Paleohistologists employ a variety of techniques to study ancient tissues, including thin sectioning, histological staining, and microscopy. Thin sectioning involves cutting slices of fossilized bone or tooth tissue, which are then mounted on slides and examined under a microscope. Histological staining techniques allow researchers to visualize different tissue types, such as bone, cartilage, and teeth, while microscopy enables detailed examination of cellular structures.

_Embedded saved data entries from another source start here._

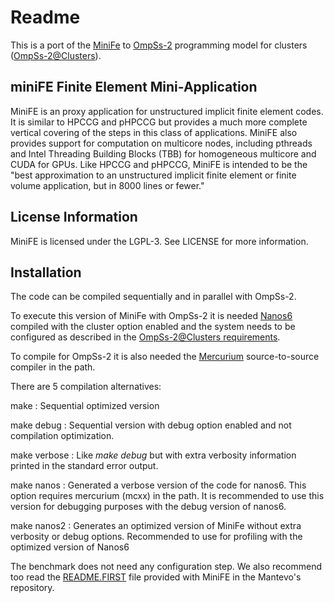Readme
=======

This is a port of the
[MiniFe](https://mantevo.github.io/packages.html) to
[OmpSs-2](https://pm.bsc.es/ompss-2) programming model for clusters
([OmpSs-2@Clusters](https://github.com/bsc-pm/nanos6/blob/master/docs/cluster/README-CLUSTER.md#system-requirements)).

miniFE Finite Element Mini-Application
--------------------------------------

MiniFE is an proxy application for unstructured implicit finite
element codes. It is similar to HPCCG and pHPCCG but provides a much
more complete vertical covering of the steps in this class of
applications. MiniFE also provides support for computation on
multicore nodes, including pthreads and Intel Threading Building
Blocks (TBB) for homogeneous multicore and CUDA for GPUs. Like HPCCG
and pHPCCG, MiniFE is intended to be the "best approximation to an
unstructured implicit finite element or finite volume application, but
in 8000 lines or fewer."

License Information
-------------------

MiniFE is licensed under the LGPL-3. See LICENSE for more information.

Installation
------------

The code can be compiled sequentially and in parallel with OmpSs-2.

To execute this version of MiniFe with OmpSs-2 it is needed
[Nanos6](https://pm.bsc.es/ftp/ompss-2/doc/user-guide/build/nanos6.html)
compiled with the cluster option enabled and the system needs to be
configured as described in the [OmpSs-2@Clusters
requirements](https://github.com/bsc-pm/nanos6/blob/master/docs/cluster/README-CLUSTER.md#system-requirements).

To compile for OmpSs-2 it is also needed the
[Mercurium](https://pm.bsc.es/mcxx) source-to-source compiler in the
path.

There are 5 compilation alternatives:

make
: Sequential optimized version

make debug
: Sequential version with debug option enabled and not compilation optimization.

make verbose
: Like *make debug* but with extra verbosity information printed in
  the standard error output.

make nanos
: Generated a verbose version of the code for nanos6. This option
  requires mercurium (mcxx) in the path.
  It is recommended to use this version for debugging purposes with
  the debug version of nanos6.
  
make nanos2
: Generates an optimized version of MiniFe without extra verbosity or
  debug options. Recommended to use for profiling with the optimized
  version of Nanos6

The benchmark does not need any configuration step. We also recommend
too read the
[README.FIRST](https://github.com/Mantevo/miniFE/blob/master/README.FIRST)
file provided with MiniFE in the Mantevo's repository.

Recent advances in imaging technology, such as confocal microscopy and synchrotron radiation, have revolutionized paleohistology by providing higher resolution imaging and non-destructive analysis of fossil specimens.

== Applications ==

Paleohistology has diverse applications in paleontology, evolutionary biology, and related fields. By analyzing the microstructure of fossilized tissues, paleohistologists can infer growth rates, metabolic rates, and physiological adaptations of extinct organisms. This information contributes to our understanding of vertebrate evolution, including the origins of flight in birds, the evolution of mammalian reproduction, and the diversity of dinosaurian growth strategies.

Additionally, paleohistological data can provide insights into paleoecological dynamics, such as population demographics, habitat preferences, and responses to environmental change. By reconstructing past environments and ecosystems, paleohistology helps scientists understand the long-term effects of climate change, mass extinctions, and other evolutionary processes.